Affinity Maturation

It was observed long ago that the affinities of antibodies increase with time during immunization with a T-dependent antigen. When such an antigen is injected for the first time, it induces the occurrence of low-affinity IgM antibodies, which are rapidly replaced by IgG. This takes place in the first two weeks of the primary response. At the same time, an increase of the average affinity is usually observed. If the same antigen is given a second time, IgG antibodies are subsequently produced at a higher yield, and with an average affinity that is still increasing. This is characteristic of the secondary response, a phenomenon that may be repeated and amplified by multiple administrations of the antigen. This is why long-term immunization schedules are used whenever both high titers and high affinity are wanted. Affinity maturation, which is a unique property of B cells stimulated by T-dependent antigens, is the consequence of (1) the clonal organization of lymphocytes, (2) the expansion of clones that have been stimulated specifically by the antigen, and (3) the presence of a very peculiar mechanism that generates somatic mutations at each cellular division of stimulated B cells.

1. Antibody specificities are spread randomly in the huge collection of clones that represent at any given time the repertoire expressed by B lymphocytes that have rearranged their immunoglobulin genes and thus have IgM at their surface. Clones that are potentially reactive to the antigen proliferate, as the result of the cooperation between T cells and B cells and the phenomenon of antigen processing and presentation. This ensures that the first wave of antibodies are generally of low or moderate affinity.

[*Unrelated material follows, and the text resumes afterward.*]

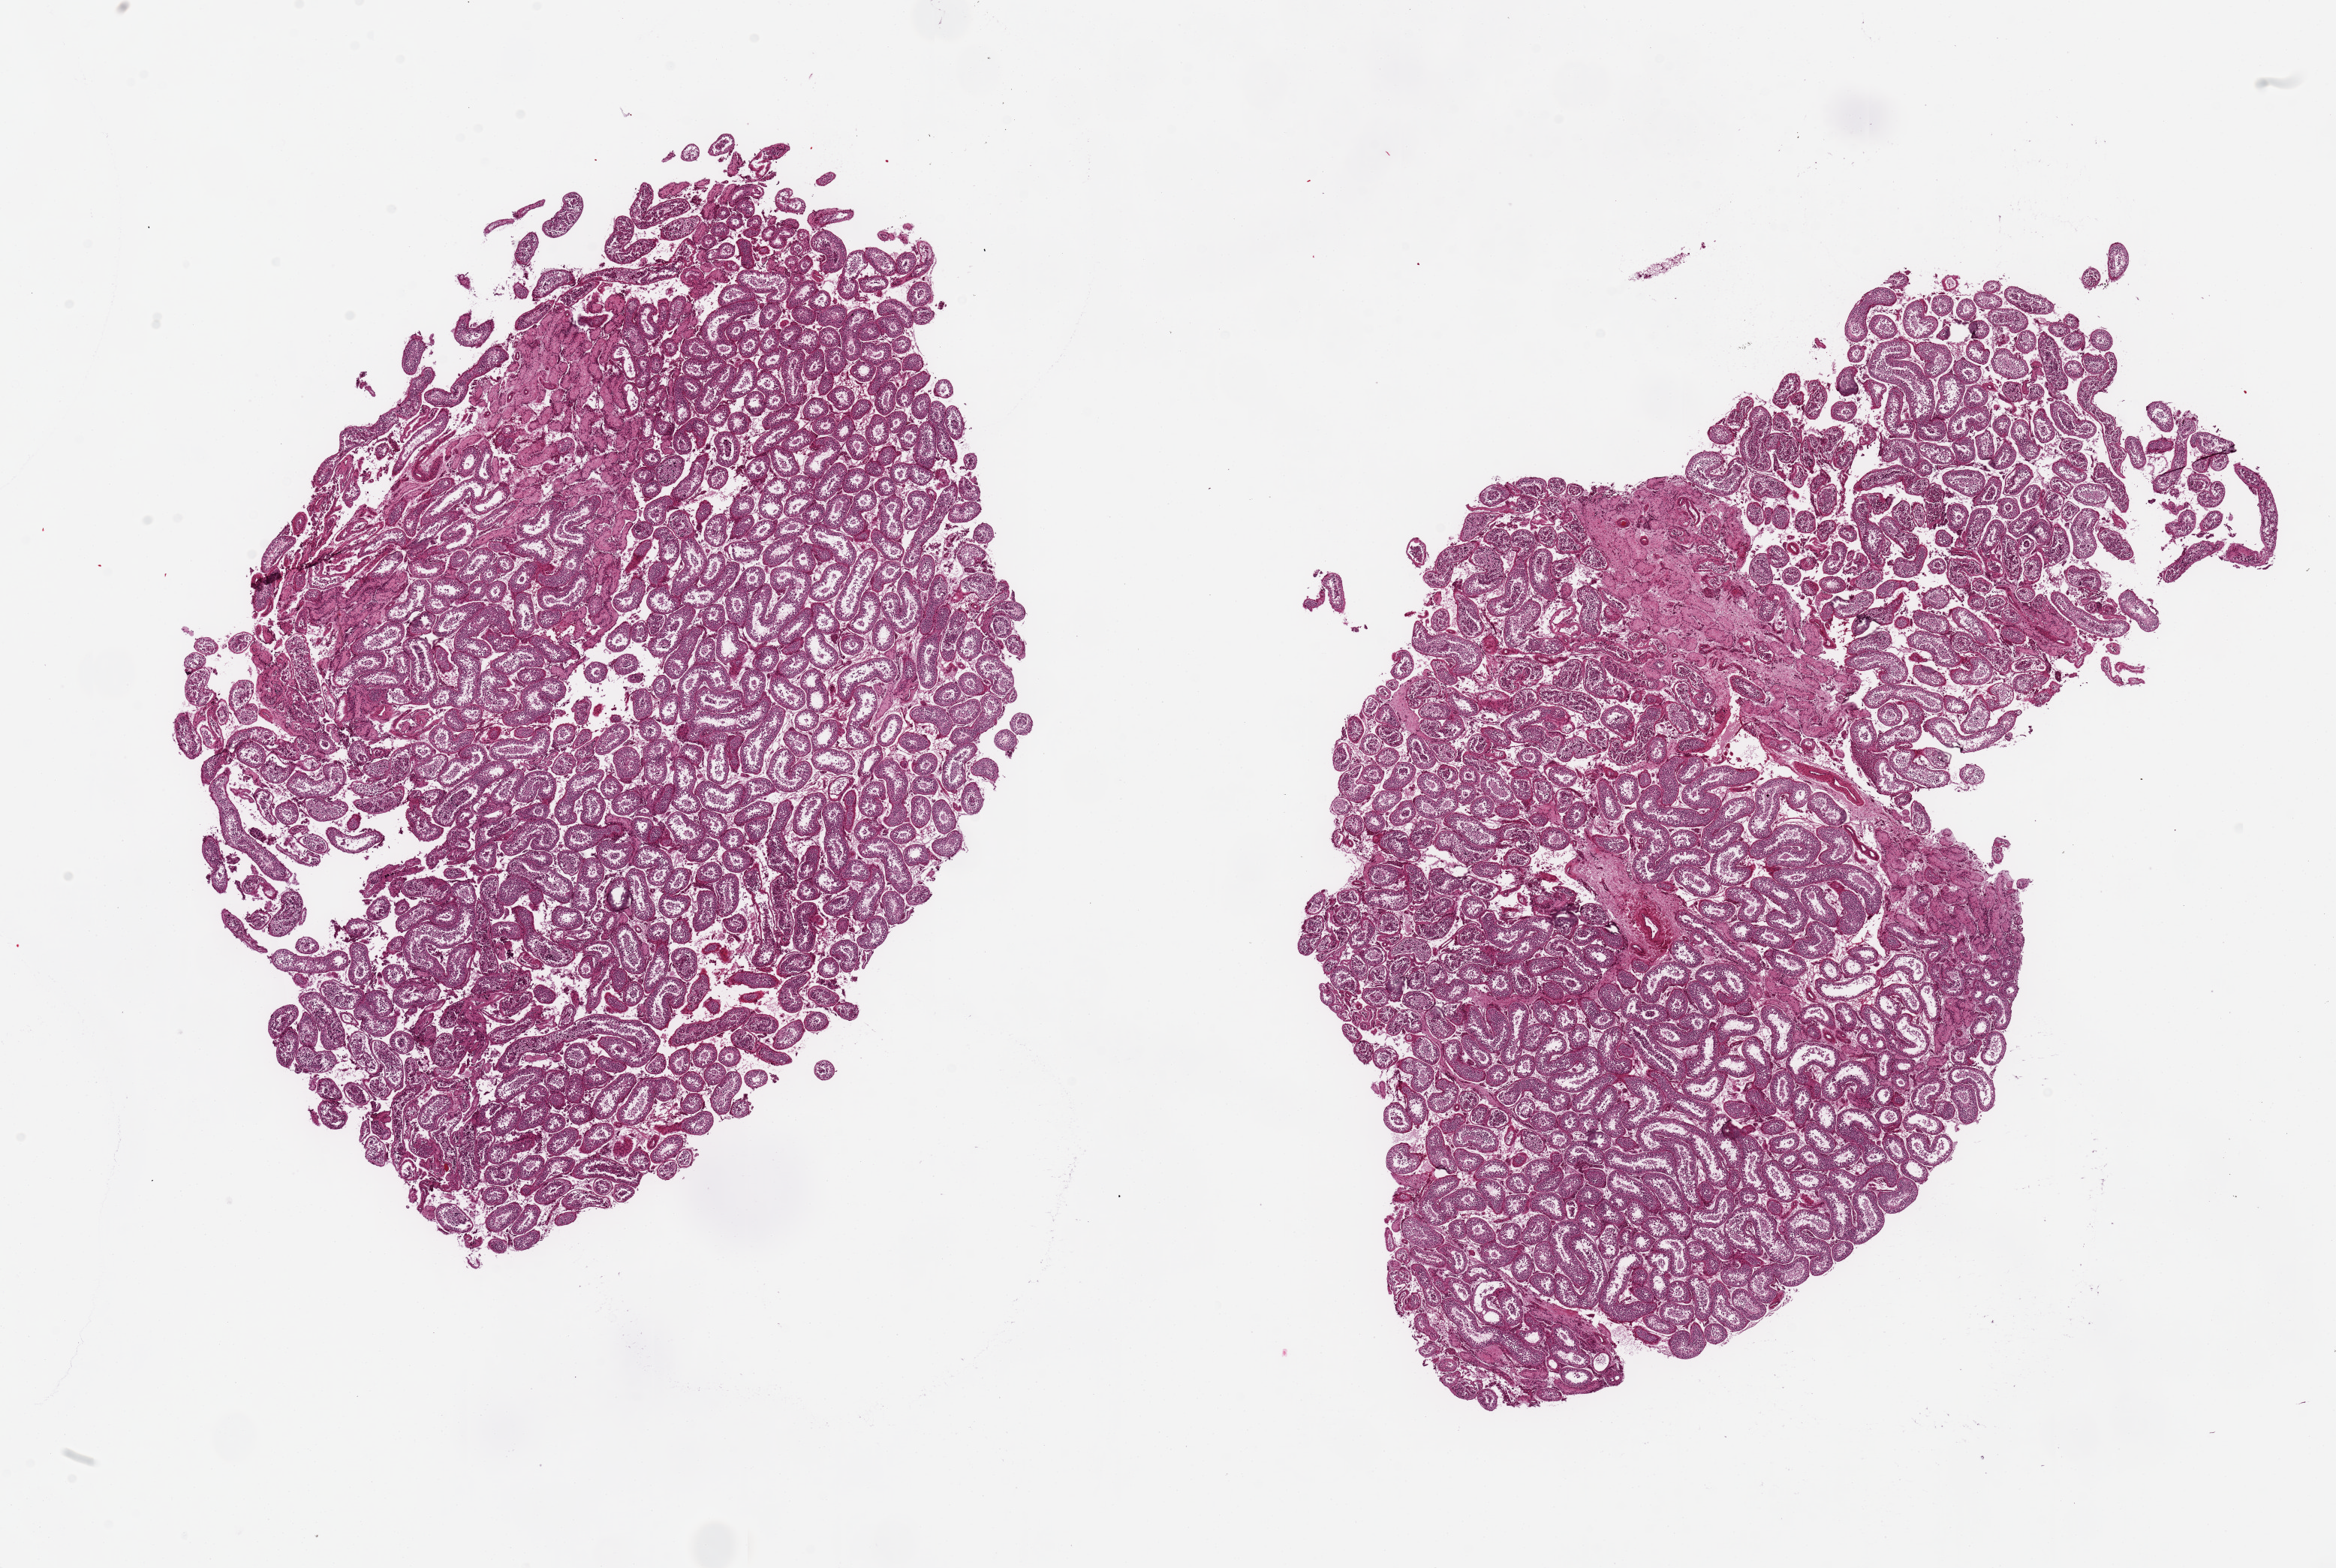
Digitized H&E-stained section — a low-resolution overview of the entire scanned area, about 24.6 x 16.5 mm (from a 20x scan). PAXgene-fixed, paraffin-embedded tissue. Sampled site (target tissue): testis. Tissue donor sample. Donor sex: male.
• pathologist's review note for this sample: 2 pieces, 11x9 & 13x9mm; adequate spermatogenesis; focal tubular atrophy/fibrosis up to 3x1mm c/w microinfarcts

 2. As the immunization proceeds, expansion of the B-reactive cell population takes place, giving rapidly growing colonies, termed germinal centers, in secondary lymphoid organs (lymph nodes, tonsils, spleen). Germinal centers are highly organized structures that favor cell–cell interactions that will amplify local B-cell division and expansion.

 3. At the same time, somatic mutations will be triggered by a mechanism that is probably enzyme-driven, but still not completely elucidated. The rate of the mutations that are introduced is of the order of 1 × 10³ per base pair and per generation, which is excessively high. As a result of these mutations, some clones will gain affinity, whereas others will lose. One therefore needs mechanisms to select clones of high affinity and eliminate those of lower affinity; otherwise the system would expand indefinitely and explode. Stimulation by antigen will favor the saving and expansion of clones with the highest affinity, whereas apoptosis will operate on cells that did not receive stimuli as they lost recognition ability.

PCR and DNA sequencing at the level of single cells allowed the group of Rajewsky to trace the successive mutations that occurred at each cell division, so that it was possible to reconstruct a genealogical tree of these mutations within the germinal center. Interestingly, hypermutated cells can ultimately follow two types of differentiation: One leads to the terminal plasma cells, which will secrete circulating antibodies, and the other leads to the so-called memory cells that may persist for long periods of time and may be restimulated with great efficiency in the course of another run of immunization.

 The extraordinary plasticity and adaptability of the immune system are thus quite remarkable and allow it to respond efficiently to pathogens. Raising memory cells endowed with the ability to produce rapidly high-affinity antibodies is an obvious goal of vaccination.